The extreme weather has proved to be particularly a problem in California. As the state battled both extreme heat and wildfires, Pacific Gas and Electric Company initiated rotating outages Friday night at the request of California's grid operator.
The outages, which impacted 220,000 customers, are now over, the company said.
The Lake Fire, north of Los Angeles, is currently burning 17,482 acres and is only 12% contained.
Mandatory evacuations remain in place due to the Lake Fire for Lake Hughes and additional evacuations were ordered Friday for Antelope Valley. The number of residents impacted is still be determined, according to Cal Fire. Many structures are endangered, officials said.
Nearby, the Ranch Fire in Azusa, California, is currently 2500 acres and only 3% contained.
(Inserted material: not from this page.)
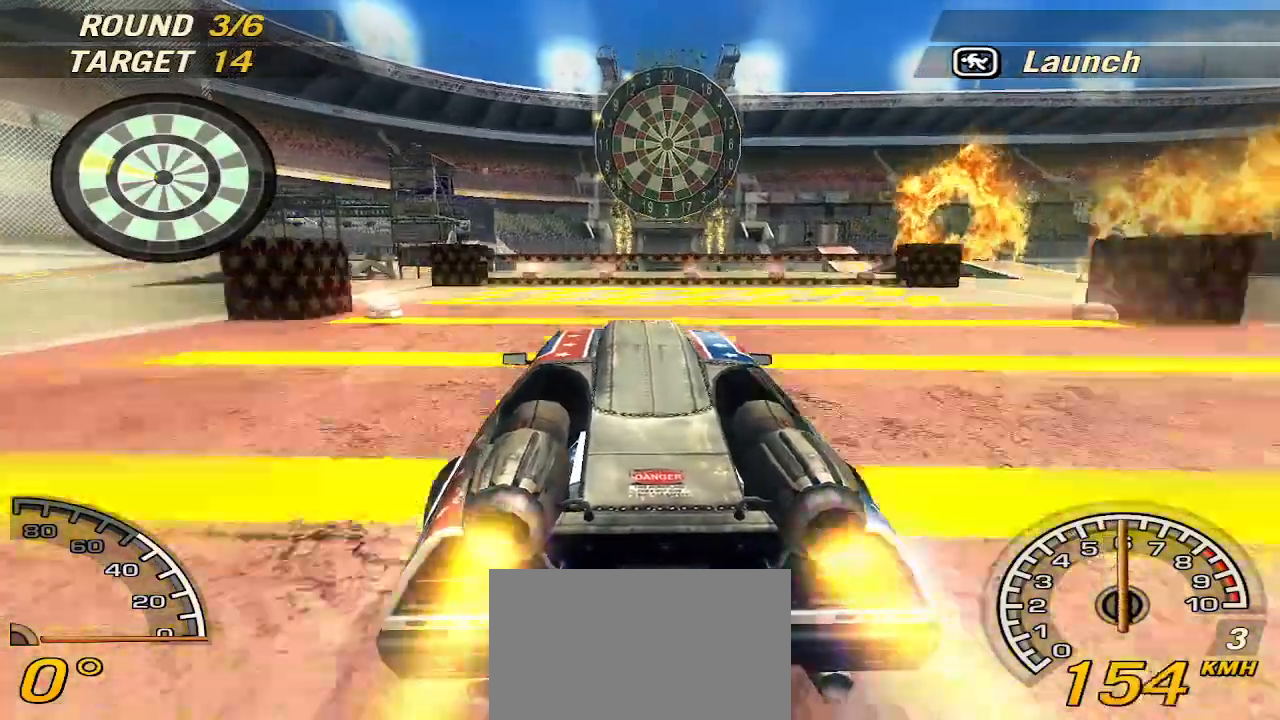
{"keys": ["up", "w"], "events": [[100, "up", "down"]]}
Evacuations for the Mountain Cove community have been lifted.
Not helping firefighters battle the blazes is the excessive heat throughout the West.
There are several fire weather alerts in place Saturday morning from northern California to Washington state.
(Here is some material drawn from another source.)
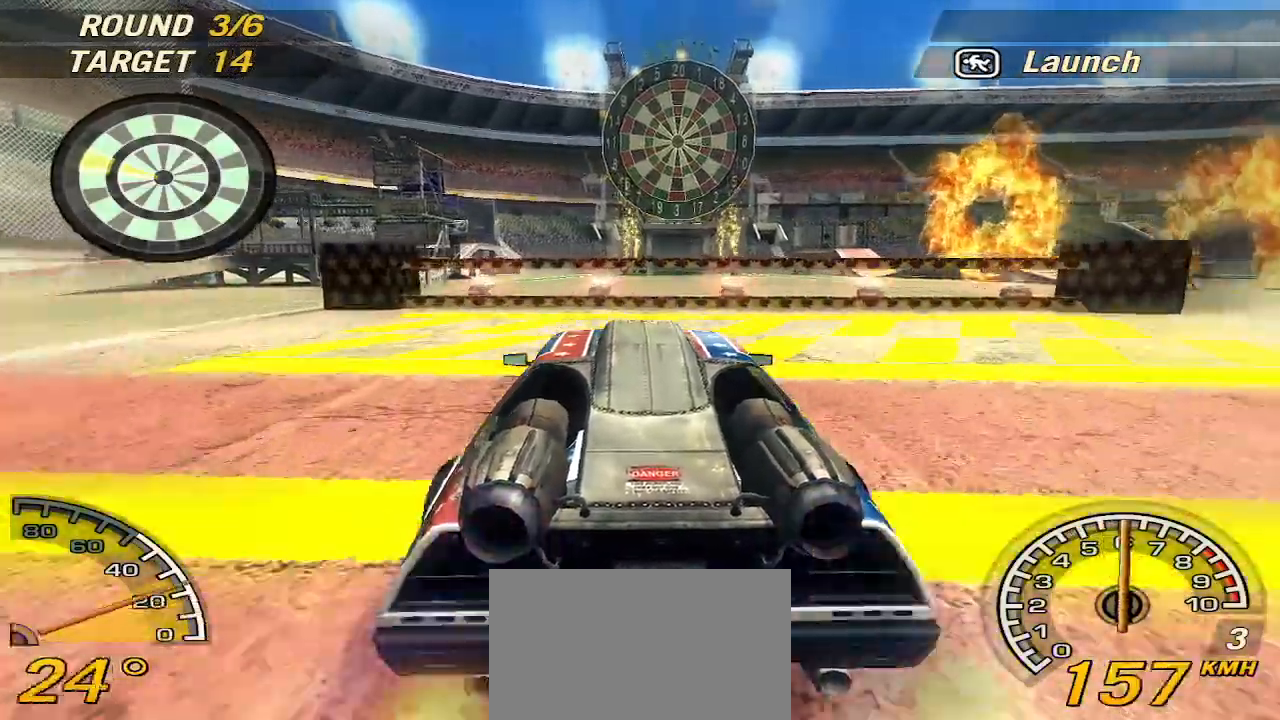
{"keys": [], "events": [[300, "up", "up"], [300, "w", "up"]]}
Low relative humidity, coupled with breezy conditions and afternoon heat have prompted the need for a red flag watch and a red flag warning further north in western Oregon and western Washington state on Saturday.
Heat alerts are in place Saturday morning from Louisiana to Washington state as a heatwave builds across the western U.S.
Saturday afternoon high temperatures are expected to break into the triple digits in several parts of the U.S., including central Texas, and further west in Arizona and California.
The heat across the West is likely to remain well into this coming week
This California heatwave is likely to rival that of the deadly July 2006 heatwave in California.
Meanwhile, a warm front is expected to slowly lift over the Mid-Atlantic states Saturday bringing a threat for heavy rainfall through the weekend.
A flash flood watch is in effect Saturday morning for five states, including Kentucky, Ohio, West Virginia, Virginia and North Carolina.
Showers and thunderstorms are expected to move slowly through the area, with rainfall rates of up to 2 inches per hour.
Some areas here could see up to 4 inches of rain by Sunday night.